Salve, salve, senhores e senhoras da boa-fé, do patriotismo de camelô e da indignação de WhatsApp. Vem aí mais um capítulo do folhetim tragicômico da República da Terra Plana: o Baile da Ilha Fiscal versão 2025, estrelando Jair Messias Bolsonaro no papel de Dom Sebastião do cercadinho, com produção executiva do profeta do Apocalipse, Silas Malafaia, e trilha sonora gospel com marchinha de intervenção militar.
Mas antes de seguir, uma breve aula de História — daquelas que não se aprende no Zap.
O Baile da Ilha Fiscal, de 1889, foi uma das festas mais suntuosas do Império, promovida poucos dias antes da Proclamação da República. Um delírio aristocrático à beira do abismo. Dom Pedro II dançava entre os candelabros enquanto o povo, do lado de fora, já preparava a queda da monarquia. O baile virou símbolo de cegueira política — de quem festeja enquanto o mundo desaba.
É essa a metáfora que Bolsonaro encena amanhã na Paulista. Um último desfile messiânico, embalado por fiéis e fanáticos, enquanto o cerco da Justiça se fecha. O paletó de gala é substituído pela camiseta da Seleção. Os candelabros viram telões de LED. A orquestra é gospel. Mas o desespero é o mesmo.
E não custa lembrar outro momento de agonia presidencial: Fernando Collor de Mello, em 1992, já em rota de colisão com o impeachment, foi à TV pedir apoio popular. Convocou a população a vestir verde e amarelo e ir às ruas em sua defesa. O que aconteceu? O Brasil respondeu — mas de preto. Em vez de bandeiras, lenços e faixas de luto. Nascia a Revolta dos Caras-Pintadas. Uma geração de jovens tomou as avenidas para dizer: chega. O símbolo da esperança oficial virou o luto da indignação.

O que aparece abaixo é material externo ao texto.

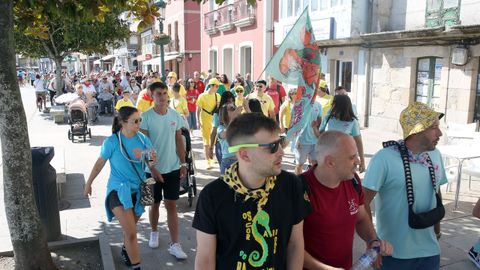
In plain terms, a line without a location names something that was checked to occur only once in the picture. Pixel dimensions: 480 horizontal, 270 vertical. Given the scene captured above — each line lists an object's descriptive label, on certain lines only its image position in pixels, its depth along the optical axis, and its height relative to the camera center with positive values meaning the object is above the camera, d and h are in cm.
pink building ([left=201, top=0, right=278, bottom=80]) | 1909 +195
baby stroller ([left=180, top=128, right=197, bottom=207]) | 589 -150
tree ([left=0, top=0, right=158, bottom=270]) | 352 -79
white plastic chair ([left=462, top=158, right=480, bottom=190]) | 583 -127
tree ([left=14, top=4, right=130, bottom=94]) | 1640 +133
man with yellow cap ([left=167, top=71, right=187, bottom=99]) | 1067 -18
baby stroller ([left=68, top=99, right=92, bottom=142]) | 1155 -127
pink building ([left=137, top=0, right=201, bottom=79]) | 3108 +268
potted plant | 1148 +93
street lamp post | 1055 +139
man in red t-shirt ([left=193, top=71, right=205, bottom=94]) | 1440 -33
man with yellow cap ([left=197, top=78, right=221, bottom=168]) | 864 -67
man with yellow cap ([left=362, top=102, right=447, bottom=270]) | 278 -74
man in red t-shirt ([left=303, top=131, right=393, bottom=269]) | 236 -72
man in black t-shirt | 206 -64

Pois é. A história não se repete, dizem. Mas às vezes ela se vinga.
Bolsonaro — agora um ex, um réu e um desesperado — chama os fiéis para a rua, não mais para defender um governo, mas para tentar salvar a própria pele. Entre um discurso sobre comunismo imaginário e uma selfie com um pastor, tenta comover o Judiciário com a comoção popular. A esperança? Que os gritos abafem as provas, que a fé suplante o Código Penal, que o show religioso disfarce o risco de uma cela sem wi-fi.

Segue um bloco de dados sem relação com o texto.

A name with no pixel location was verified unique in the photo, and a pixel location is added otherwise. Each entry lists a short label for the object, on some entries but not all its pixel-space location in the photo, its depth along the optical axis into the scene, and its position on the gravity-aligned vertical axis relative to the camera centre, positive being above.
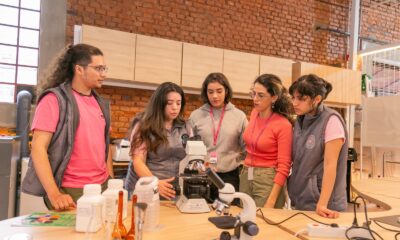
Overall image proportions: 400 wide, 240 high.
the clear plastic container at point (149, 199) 1.33 -0.31
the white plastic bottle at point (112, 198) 1.32 -0.31
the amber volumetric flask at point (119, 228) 1.19 -0.39
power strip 1.37 -0.42
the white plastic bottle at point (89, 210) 1.27 -0.35
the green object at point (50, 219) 1.36 -0.43
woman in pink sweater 1.96 -0.10
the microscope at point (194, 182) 1.61 -0.28
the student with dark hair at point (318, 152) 1.69 -0.12
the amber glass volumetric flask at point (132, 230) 1.19 -0.40
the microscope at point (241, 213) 1.17 -0.32
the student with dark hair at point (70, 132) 1.59 -0.05
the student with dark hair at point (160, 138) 1.98 -0.08
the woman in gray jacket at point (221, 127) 2.38 +0.00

E no altar desse culto político, Malafaia, o pregador do caos, prega o milagre da impunidade. Clama aos céus, mas teme a Papuda. Quer salvar o Messias, mas sabe que a Polícia Federal já não se ajoelha diante de “glória a Deus”.
Essa manifestação não é mais sobre o Brasil. É sobre o desespero de um homem cercado por inquéritos, delatado por oficiais de um Exército que traiu pelo próprio verbo. É sobre um mito que virou meme. Um capitão que terminou como recruta das circunstâncias. Um comandante sem tropa, salvo pelos seguidores mais radicais — e pelos algoritmos.
Amanhã, a Paulista será um termômetro. Não do apoio popular, mas da capacidade do bolsonarismo de continuar existindo como fenômeno político mesmo sem Bolsonaro no poder — ou fora dele. Será um desfile de fantasmas: da Lava Jato, da moralidade seletiva, da pátria armada, da religião instrumentalizada. Um último tango em São Paulo.
E se o povo que ainda crê aparecer, que apareça. Mas talvez, como naqueles dias de Collor, sejam os que não creem mais que farão história.
Afinal, como já disse um certo poeta maldito das redações: quando os ratos começam a rezar, é sinal de que o gato está voltando.